» **Task**: An unchanged copy of each entry below is needed; keep the pictures out of it.

» **Material provided**:
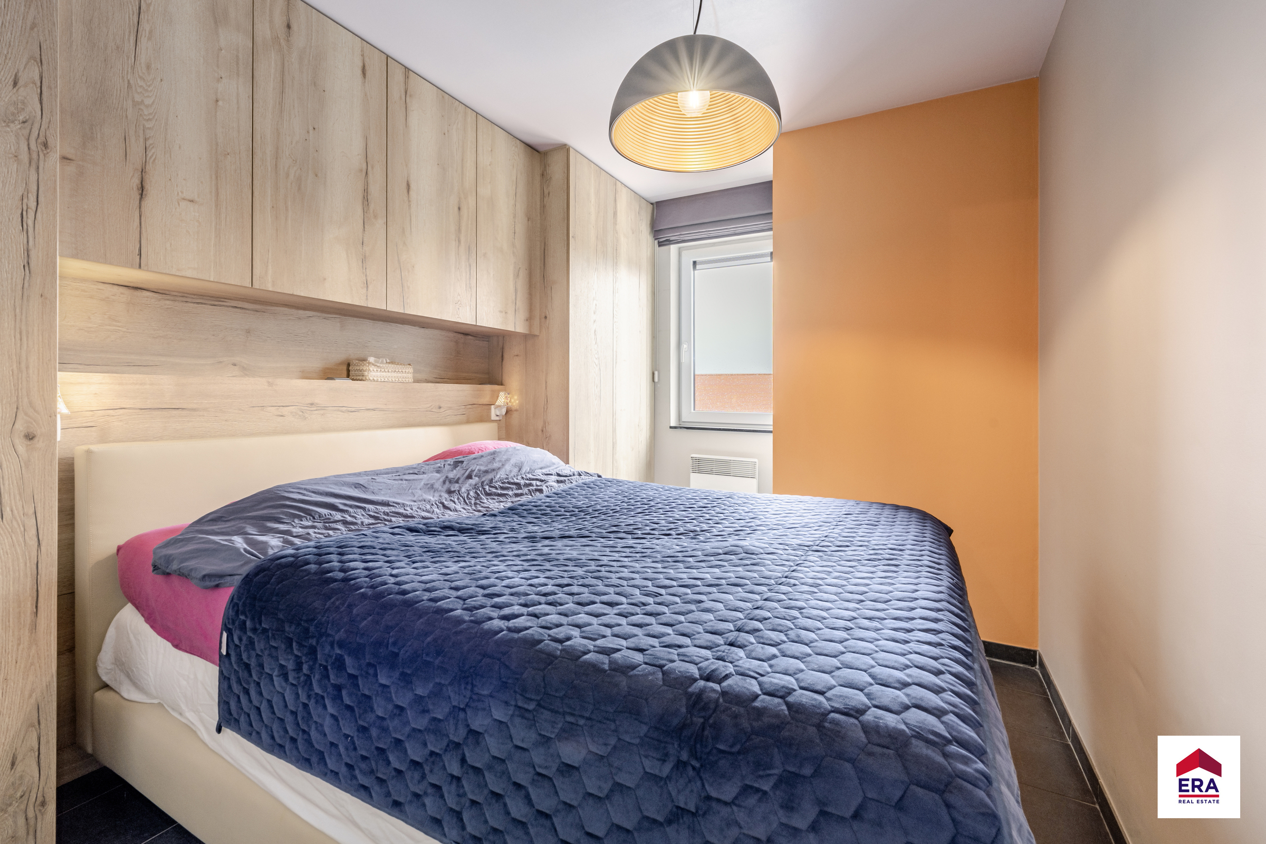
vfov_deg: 81.2
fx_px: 492
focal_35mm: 14
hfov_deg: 104.3
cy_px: 422
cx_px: 633
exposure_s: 1/10
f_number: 11
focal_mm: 14
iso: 250
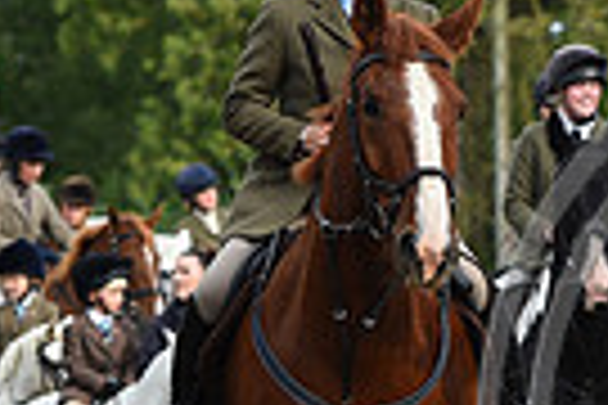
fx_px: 7110
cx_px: 892
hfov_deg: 4.9
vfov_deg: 3.3
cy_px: 382
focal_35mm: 421
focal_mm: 98
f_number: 4
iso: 250
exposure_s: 1/800
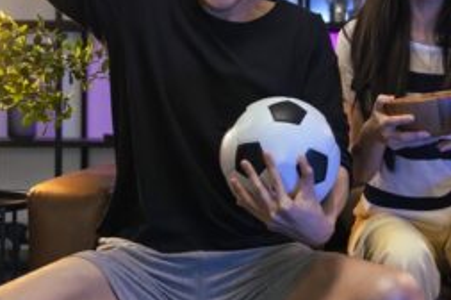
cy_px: 55
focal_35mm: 88
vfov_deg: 15.4
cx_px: 318
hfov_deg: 23.0
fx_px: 1101
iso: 1000
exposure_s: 1/400
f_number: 2.8
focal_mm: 38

» **Output**:
vfov_deg: 81.2
fx_px: 492
focal_35mm: 14
hfov_deg: 104.3
cy_px: 422
cx_px: 633
exposure_s: 1/10
f_number: 11
focal_mm: 14
iso: 250
fx_px: 7110
cx_px: 892
hfov_deg: 4.9
vfov_deg: 3.3
cy_px: 382
focal_35mm: 421
focal_mm: 98
f_number: 4
iso: 250
exposure_s: 1/800
cy_px: 55
focal_35mm: 88
vfov_deg: 15.4
cx_px: 318
hfov_deg: 23.0
fx_px: 1101
iso: 1000
exposure_s: 1/400
f_number: 2.8
focal_mm: 38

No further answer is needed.